Probleem is natuurlijk dat niemand precies weet hoe Neanderthalers, of deze eerste mensen, spraken en de wereld waarnamen. Teveel interpretatie maakt het verhaal onwaarschijnlijk. Om dit tekort op te vangen heeft Cameron in haar roman een tweede verhaallijn geweven, namelijk die van de zwangere archeologe Rose. De jonge vrouw, die tot nu toe geheel opging in haar werk en de relatie met de vader van haar kind invulde als iets waarin zij een grote vrijheid had om een uithuizig en onafhankelijk leven te leiden, wordt geconfronteerd met een veranderend lichaam en een toekomst waarin ze tijd en ruimte zal moeten maken voor het kind dat weldra haar leven zal veranderen. Mensen op haar werk gaan haar taken overnemen op een manier die zij niet altijd gewenst vindt. Gedachten over uniek zijn, onafhankelijk blijven en de enorme kracht die uitgaat van dit primaire doel van het leven, namelijk de voortplanting, kan de schrijfster Rose beter laten verwoorden dan Meisje. Maar ook kan ze op deze manier weergeven dat er in tienduizenden jaren veel veranderd is. Het is een slim bedachte constructie. Terloops geeft Cameron daardoor ook wat dilemma’s van het moderne onderzoek weer. Zowel de beleving van zwangerschap en voortplanting als de weergave van de moderne wetenschappelijke archeologische wereld zijn amusant, maar plat.

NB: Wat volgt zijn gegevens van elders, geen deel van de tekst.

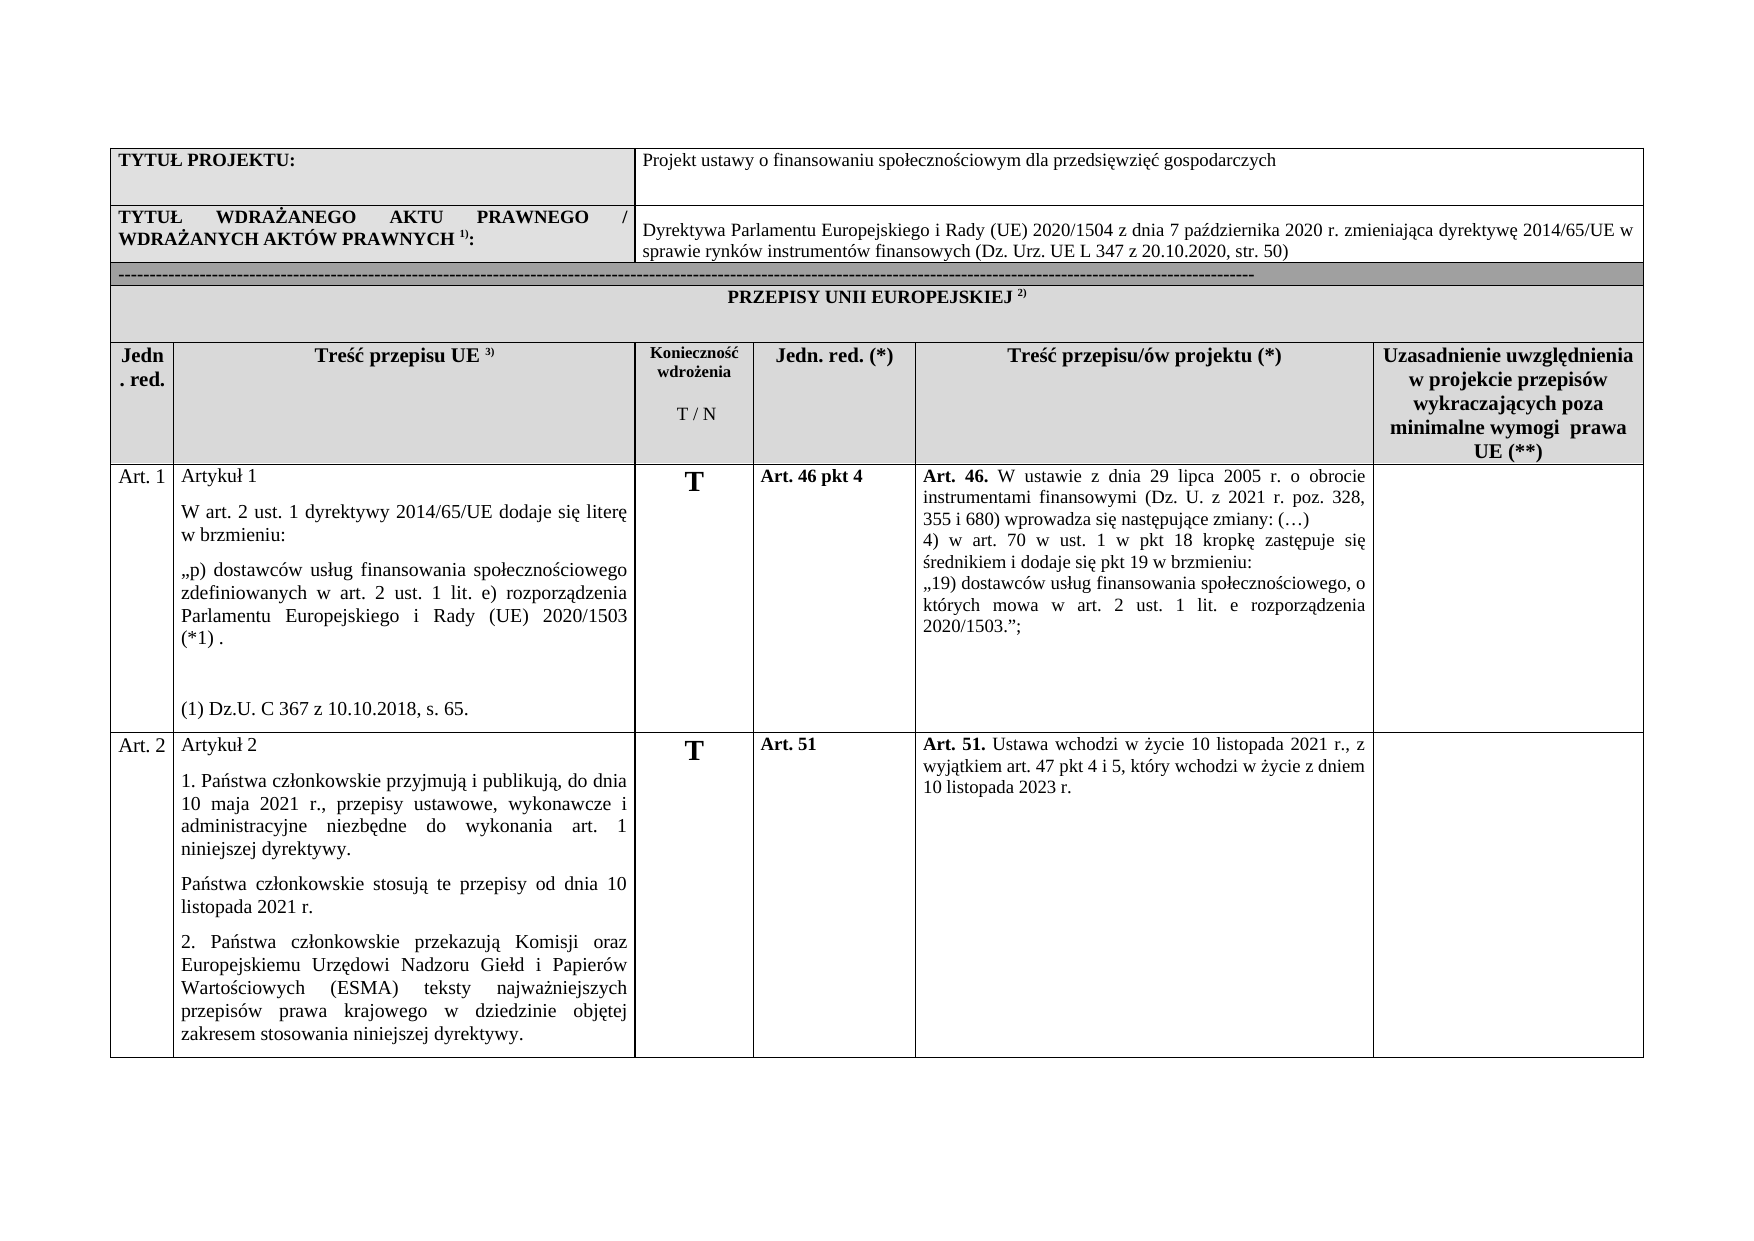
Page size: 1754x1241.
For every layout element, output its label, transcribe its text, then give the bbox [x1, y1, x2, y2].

table_cell Treść przepisu UE 3) [174, 343, 634, 463]
table_cell PRZEPISY UNII EUROPEJSKIEJ 2) [111, 286, 1643, 342]
table_header Projekt ustawy o finansowaniu społecznościowym dla przedsięwzięć gospodarczych [636, 149, 1643, 205]
table_cell Art. 1 [111, 465, 173, 732]
table_cell Treść przepisu/ów projektu (*) [916, 343, 1373, 463]
table_cell [1374, 465, 1643, 732]
table_cell T [636, 733, 753, 1057]
table_cell T [636, 465, 753, 732]
table_cell Jedn. red. (*) [754, 343, 915, 463]
table_cell Dyrektywa Parlamentu Europejskiego i Rady (UE) 2020/1504 z dnia 7 października 2020 r. zmieniająca dyrektywę 2014/65/UE w sprawie rynków instrumentów finansowych (Dz. Urz. UE L 347 z 20.10.2020, str. 50) [636, 206, 1643, 262]
table_cell Konieczność wdrożenia T / N [636, 343, 753, 463]
table_cell Art. 46. W ustawie z dnia 29 lipca 2005 r. o obrocie instrumentami finansowymi (Dz. U. z 2021 r. poz. 328, 355 i 680) wprowadza się następujące zmiany: (…) 4) w art. 70 w ust. 1 w pkt 18 kropkę zastępuje się średnikiem i dodaje się pkt 19 w brzmieniu: „19) dostawców usług finansowania społecznościowego, o których mowa w art. 2 ust. 1 lit. e rozporządzenia 2020/1503.”; [916, 465, 1373, 732]
table_cell Art. 51 [754, 733, 915, 1057]
table_cell -------------------------------------------------------------------------------------------------------------------------------------------------------------------------------------- [111, 263, 1643, 285]
table_cell TYTUŁ WDRAŻANEGO AKTU PRAWNEGO / WDRAŻANYCH AKTÓW PRAWNYCH 1): [111, 206, 634, 262]
table_cell Jedn. red. [111, 343, 173, 463]
table_cell Art. 46 pkt 4 [754, 465, 915, 732]
table_cell Artykuł 2 1. Państwa członkowskie przyjmują i publikują, do dnia 10 maja 2021 r., przepisy ustawowe, wykonawcze i administracyjne niezbędne do wykonania art. 1 niniejszej dyrektywy. Państwa członkowskie stosują te przepisy od dnia 10 listopada 2021 r. 2. Państwa członkowskie przekazują Komisji oraz Europejskiemu Urzędowi Nadzoru Giełd i Papierów Wartościowych (ESMA) teksty najważniejszych przepisów prawa krajowego w dziedzinie objętej zakresem stosowania niniejszej dyrektywy. [174, 733, 634, 1057]
table_header TYTUŁ PROJEKTU: [111, 149, 634, 205]
table_cell Uzasadnienie uwzględnienia w projekcie przepisów wykraczających poza minimalne wymogi prawa UE (**) [1374, 343, 1643, 463]
table_cell Art. 2 [111, 733, 173, 1057]
table_cell Art. 51. Ustawa wchodzi w życie 10 listopada 2021 r., z wyjątkiem art. 47 pkt 4 i 5, który wchodzi w życie z dniem 10 listopada 2023 r. [916, 733, 1373, 1057]
table_cell Artykuł 1 W art. 2 ust. 1 dyrektywy 2014/65/UE dodaje się literę w brzmieniu: „p) dostawców usług finansowania społecznościowego zdefiniowanych w art. 2 ust. 1 lit. e) rozporządzenia Parlamentu Europejskiego i Rady (UE) 2020/1503 (*1) . (1) Dz.U. C 367 z 10.10.2018, s. 65. [174, 465, 634, 732]
table_cell [1374, 733, 1643, 1057]
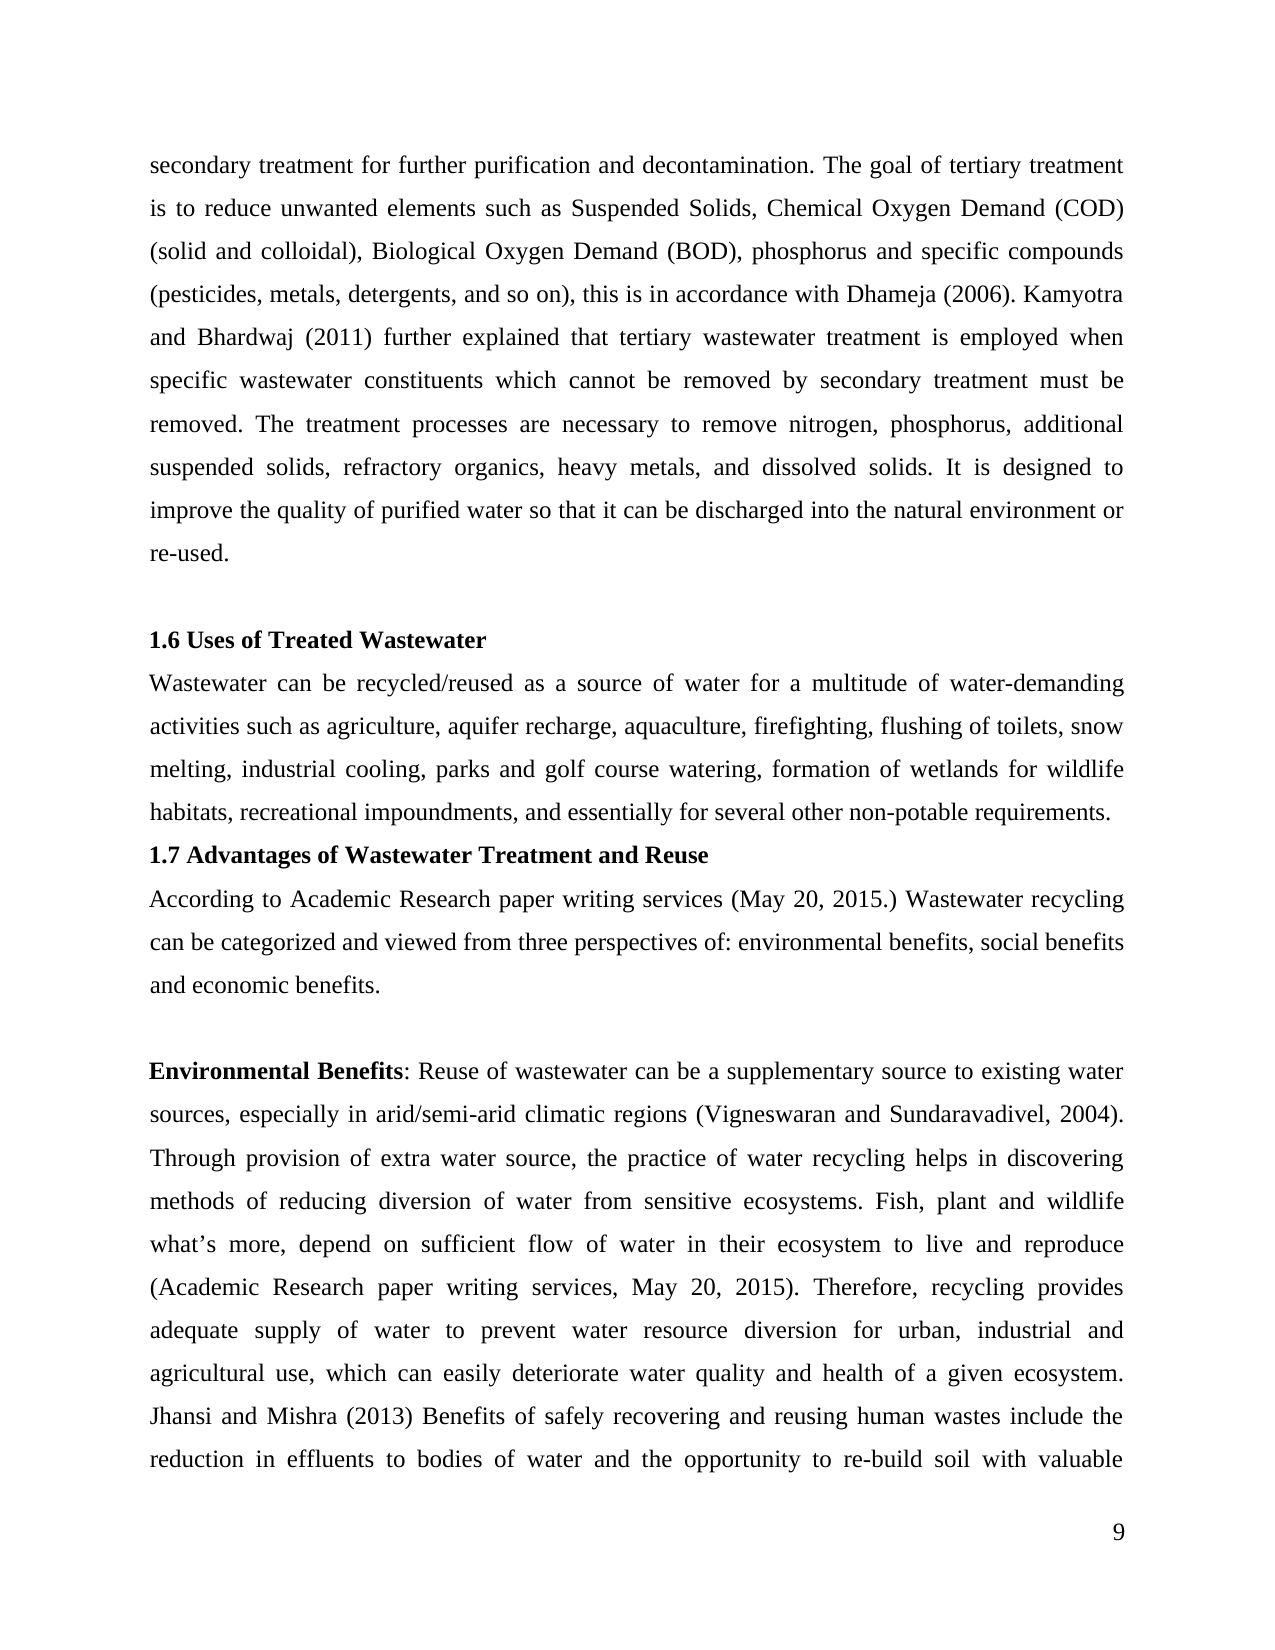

In Canada werd het boek aangeprezen als een feministische roman. Mij overtuigt de verweving van de twee verhalen niet. Het komt wat gekunsteld over en ik vraag me af of Cameron zich daarmee niet meer op de hals heeft gehaald dan ze aan kan.

Dit gezegd hebbende blijft De laatste Neanderthaler een aanrader. Het vertaalwerk van Aleid van Eekelen-Benders is goed. De Nederlandse vertaling is leesbaar en doet niets van de Engelse inhoud verloren gaan. Het is jammer dat het boek pas aan het einde van de zomer uitkomt, want het leent zich voor de vakantiekoffer.